Conferences - Seminars
BMI Seminar // Survival and plasticity in the aging brain
By Carlos Dotti, Centro de Biología Molecular Severo Ochoa, Universidad Autónoma de Madrid, Madrid, Spain
Learning and memory decline with age. The same can be said about long-term potentiation (LTP) and long-term depression (LTD), which are two cellular models of learning and memory. On the other hand, aging is not paralleled by neuronal loss, implying the existence of most strong survival mechanisms at the same time when synaptic function decays. It is unclear whether (and how) these two characteristic events of the old brain are molecularly linked.

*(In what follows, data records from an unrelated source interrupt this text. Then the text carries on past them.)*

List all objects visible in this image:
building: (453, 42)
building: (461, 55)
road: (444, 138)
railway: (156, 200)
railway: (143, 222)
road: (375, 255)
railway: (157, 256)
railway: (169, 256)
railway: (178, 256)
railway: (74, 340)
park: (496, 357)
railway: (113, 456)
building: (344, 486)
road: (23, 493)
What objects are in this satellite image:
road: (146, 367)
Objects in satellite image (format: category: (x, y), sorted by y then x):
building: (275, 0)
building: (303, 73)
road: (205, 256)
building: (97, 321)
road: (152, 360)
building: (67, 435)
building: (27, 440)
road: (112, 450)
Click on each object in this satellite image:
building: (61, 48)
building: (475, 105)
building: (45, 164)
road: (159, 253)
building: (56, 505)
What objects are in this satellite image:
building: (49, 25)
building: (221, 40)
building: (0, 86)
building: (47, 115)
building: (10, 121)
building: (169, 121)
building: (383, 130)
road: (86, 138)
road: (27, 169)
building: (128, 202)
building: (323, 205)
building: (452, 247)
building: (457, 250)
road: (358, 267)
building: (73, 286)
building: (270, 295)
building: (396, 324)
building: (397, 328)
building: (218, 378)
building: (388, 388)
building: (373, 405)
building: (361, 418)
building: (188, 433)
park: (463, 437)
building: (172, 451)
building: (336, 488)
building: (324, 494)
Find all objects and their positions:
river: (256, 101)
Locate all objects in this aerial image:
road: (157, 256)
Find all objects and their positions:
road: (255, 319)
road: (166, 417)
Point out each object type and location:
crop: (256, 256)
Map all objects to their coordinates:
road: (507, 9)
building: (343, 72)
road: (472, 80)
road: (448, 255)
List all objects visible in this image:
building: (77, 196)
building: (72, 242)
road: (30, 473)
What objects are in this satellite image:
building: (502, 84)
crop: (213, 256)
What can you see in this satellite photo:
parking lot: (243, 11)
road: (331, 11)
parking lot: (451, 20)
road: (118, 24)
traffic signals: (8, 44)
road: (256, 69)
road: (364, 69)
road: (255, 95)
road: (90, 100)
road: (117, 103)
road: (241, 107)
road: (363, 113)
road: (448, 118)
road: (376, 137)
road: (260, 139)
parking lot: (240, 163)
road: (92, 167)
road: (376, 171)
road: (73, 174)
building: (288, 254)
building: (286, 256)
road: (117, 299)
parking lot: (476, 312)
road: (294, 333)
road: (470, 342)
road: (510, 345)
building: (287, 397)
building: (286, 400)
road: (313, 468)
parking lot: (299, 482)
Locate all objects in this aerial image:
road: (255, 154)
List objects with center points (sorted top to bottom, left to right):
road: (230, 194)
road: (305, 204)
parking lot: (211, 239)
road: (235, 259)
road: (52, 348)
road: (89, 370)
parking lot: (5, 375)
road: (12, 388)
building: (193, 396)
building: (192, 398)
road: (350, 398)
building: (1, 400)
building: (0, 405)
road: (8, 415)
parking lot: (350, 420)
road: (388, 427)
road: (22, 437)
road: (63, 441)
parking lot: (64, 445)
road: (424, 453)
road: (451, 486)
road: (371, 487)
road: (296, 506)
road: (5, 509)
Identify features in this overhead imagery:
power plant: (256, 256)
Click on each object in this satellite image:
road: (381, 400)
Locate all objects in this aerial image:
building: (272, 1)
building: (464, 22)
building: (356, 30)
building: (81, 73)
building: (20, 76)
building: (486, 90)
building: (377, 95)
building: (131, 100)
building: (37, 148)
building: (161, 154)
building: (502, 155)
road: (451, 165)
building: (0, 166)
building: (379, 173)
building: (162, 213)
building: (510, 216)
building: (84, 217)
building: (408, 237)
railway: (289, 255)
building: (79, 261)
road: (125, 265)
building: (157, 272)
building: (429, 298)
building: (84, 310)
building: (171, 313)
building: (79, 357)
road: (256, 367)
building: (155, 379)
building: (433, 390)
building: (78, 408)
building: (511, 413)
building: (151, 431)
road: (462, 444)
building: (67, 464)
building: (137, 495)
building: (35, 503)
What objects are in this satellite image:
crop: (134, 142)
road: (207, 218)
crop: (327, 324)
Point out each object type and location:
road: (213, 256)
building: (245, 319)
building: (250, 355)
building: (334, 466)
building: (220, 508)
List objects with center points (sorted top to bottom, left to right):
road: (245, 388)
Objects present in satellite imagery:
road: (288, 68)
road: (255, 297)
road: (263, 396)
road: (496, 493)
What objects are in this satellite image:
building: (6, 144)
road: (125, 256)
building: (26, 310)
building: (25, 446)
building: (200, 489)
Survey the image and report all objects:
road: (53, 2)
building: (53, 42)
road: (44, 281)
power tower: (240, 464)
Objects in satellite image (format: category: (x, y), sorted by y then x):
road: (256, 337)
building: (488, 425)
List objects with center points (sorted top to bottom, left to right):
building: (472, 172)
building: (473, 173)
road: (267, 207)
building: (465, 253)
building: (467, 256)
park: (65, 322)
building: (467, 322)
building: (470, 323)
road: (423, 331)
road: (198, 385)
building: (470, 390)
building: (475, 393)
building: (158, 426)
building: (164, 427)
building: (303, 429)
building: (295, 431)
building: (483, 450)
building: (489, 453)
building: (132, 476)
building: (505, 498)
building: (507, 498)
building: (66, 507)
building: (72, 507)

We have recently demonstrated that during aging hippocampal neurons gradually lose cholesterol from the plasma membrane, being this most evident in synaptic fractions. The cholesterol loss is compensated by the increase in other lipids (i.e. sphingomyelin) resulting in a significant change in membrane fluidity with age, naturally affecting the clustering, lateral diffusion and exo-endocytosis rates of a number of membrane receptors all in all affecting cell function. One of the most striking functional consequences of the membrane fluidity change with age is a strong ligand-independent activation of some of the receptor tyrosine kinase family members due to changes in receptor conformation, resulting in tonic auto-phosphorylation and the robust downstream activation of the PI3K/Akt hub. While on the one hand the activation of PI3K/Akt contributes to survival by inhibiting apoptotic pathways it produces on the other hand a reduction in the efficacy of cellular components of the cognitive process by inhibiting glutamate receptor endocytosis and thus LTD. These results indicate that cognitive loss with age is the price we pay for our neurons to stay alive.